The head of the World Bank on Monday urged China to rebalance its export-driven economy and said taming rising inflation remained the most important challenge for the country in the short term.
Robert Zoellick said the world's second-largest economy would have to focus more on domestic demand, and warned that the coming months would be a "sensitive time" for many of the major developed economies.
"It's hard for me to see that a continued reliance on export-led and investment-led growth will work for China over the next 10 years," he told journalists at the end of a five-day official visit to China.
"And that challenge will even become clearer if the major developed countries have a hard time resuming their growth. So China needs to rebalance its economy, rely on more domestic demand, and increase consumption."

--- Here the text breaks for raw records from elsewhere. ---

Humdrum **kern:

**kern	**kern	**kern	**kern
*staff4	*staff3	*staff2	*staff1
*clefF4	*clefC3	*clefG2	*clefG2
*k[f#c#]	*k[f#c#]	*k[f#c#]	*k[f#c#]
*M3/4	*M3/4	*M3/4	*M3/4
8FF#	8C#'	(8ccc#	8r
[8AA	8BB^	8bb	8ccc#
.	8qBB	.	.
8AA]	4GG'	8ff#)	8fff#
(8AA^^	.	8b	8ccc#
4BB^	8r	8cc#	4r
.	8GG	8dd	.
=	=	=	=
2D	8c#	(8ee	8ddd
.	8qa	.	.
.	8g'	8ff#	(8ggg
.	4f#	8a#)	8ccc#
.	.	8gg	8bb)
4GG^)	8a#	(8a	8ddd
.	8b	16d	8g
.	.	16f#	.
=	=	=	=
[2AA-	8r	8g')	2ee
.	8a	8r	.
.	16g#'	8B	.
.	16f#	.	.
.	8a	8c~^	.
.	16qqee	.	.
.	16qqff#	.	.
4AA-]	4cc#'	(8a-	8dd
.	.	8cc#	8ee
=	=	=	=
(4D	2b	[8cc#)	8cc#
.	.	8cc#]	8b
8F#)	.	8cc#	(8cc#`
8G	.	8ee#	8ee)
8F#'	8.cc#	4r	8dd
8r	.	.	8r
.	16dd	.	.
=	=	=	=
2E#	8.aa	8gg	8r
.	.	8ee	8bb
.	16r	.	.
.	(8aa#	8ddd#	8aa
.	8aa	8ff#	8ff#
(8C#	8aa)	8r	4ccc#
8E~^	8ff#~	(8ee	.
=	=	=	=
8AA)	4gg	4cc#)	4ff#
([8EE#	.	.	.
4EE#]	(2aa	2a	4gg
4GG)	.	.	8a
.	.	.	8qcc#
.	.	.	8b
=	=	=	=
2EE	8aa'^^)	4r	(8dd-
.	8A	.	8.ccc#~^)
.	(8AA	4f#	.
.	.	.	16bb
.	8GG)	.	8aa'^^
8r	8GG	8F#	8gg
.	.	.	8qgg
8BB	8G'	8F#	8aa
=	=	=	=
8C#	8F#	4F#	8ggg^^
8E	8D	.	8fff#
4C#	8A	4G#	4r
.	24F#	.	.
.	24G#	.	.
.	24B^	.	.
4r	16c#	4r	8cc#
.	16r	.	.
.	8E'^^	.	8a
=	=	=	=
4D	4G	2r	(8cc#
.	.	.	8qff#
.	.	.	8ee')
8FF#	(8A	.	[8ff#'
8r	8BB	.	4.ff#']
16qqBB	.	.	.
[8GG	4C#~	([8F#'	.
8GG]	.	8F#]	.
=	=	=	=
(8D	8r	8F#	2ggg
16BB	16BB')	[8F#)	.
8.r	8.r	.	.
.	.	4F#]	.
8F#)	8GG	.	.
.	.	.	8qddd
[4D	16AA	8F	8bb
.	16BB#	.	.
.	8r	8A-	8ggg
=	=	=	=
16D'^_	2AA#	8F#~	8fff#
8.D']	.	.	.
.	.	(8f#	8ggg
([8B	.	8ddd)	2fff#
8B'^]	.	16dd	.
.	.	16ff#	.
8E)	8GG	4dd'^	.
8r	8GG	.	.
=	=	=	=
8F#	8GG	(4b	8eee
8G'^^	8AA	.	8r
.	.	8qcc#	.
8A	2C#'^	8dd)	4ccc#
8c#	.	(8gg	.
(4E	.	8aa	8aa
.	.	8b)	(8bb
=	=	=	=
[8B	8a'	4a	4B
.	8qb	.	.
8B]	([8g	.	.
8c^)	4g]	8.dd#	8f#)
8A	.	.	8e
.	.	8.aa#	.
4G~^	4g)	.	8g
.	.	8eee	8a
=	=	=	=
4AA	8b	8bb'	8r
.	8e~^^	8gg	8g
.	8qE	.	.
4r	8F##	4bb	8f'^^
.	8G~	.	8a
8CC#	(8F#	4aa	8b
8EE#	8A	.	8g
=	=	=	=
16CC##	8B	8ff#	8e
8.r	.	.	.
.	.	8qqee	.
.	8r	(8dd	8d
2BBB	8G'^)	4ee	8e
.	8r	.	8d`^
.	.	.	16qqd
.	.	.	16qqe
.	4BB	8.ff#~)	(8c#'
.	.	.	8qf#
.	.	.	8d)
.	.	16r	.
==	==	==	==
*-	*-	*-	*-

The World Bank in July reclassified China as an upper middle income economy, putting it in a group of nations that he said needed to move on from the growth models they relied on while they were poor.
Zoellick said inflation remained the biggest short-term challenge for China's leaders, but that moves to rein in rising prices appeared to be working.
"It's too early to conclude that this has been solved, but I think China has been moving in the right direction," he said.
Beijing has been struggling to tame inflation, which hit a three-year peak of 6.5 percent in July. The August figure will be published on Friday.
The government has raised interest rates five times since October and tightened lending restrictions numerous times this year to stem a flood of credit in the economy.
It has also allowed the yuan to strengthen at a faster pace in recent weeks to help curb imported inflation.
Zoellick said it was time for all countries -- and not just China -- to review their growth model, as a poor US jobs report on Friday added to fears that the world's largest economy is facing another recession.
"I believe this autumn will be a sensitive time for many of the major developed countries," he said, repeating a warning in a speech Saturday that the global economy was heading into a new "danger zone".
Zoellick also warned that European banks would come under pressure if governments failed to reassure investors about the security of their debt.
"If the values of sovereign debts strengthen in Europe, the banks will be stronger. But if the governments are unable to deal with the sovereign debt issues, it will undoubtedly put strain on the banks," said Zoellick.
His comments come after ratings agency Standard & Poor's last week said a second-quarter slowdown had increased the risk of a double dip recession in Europe, but that the region should escape with sluggish growth this year.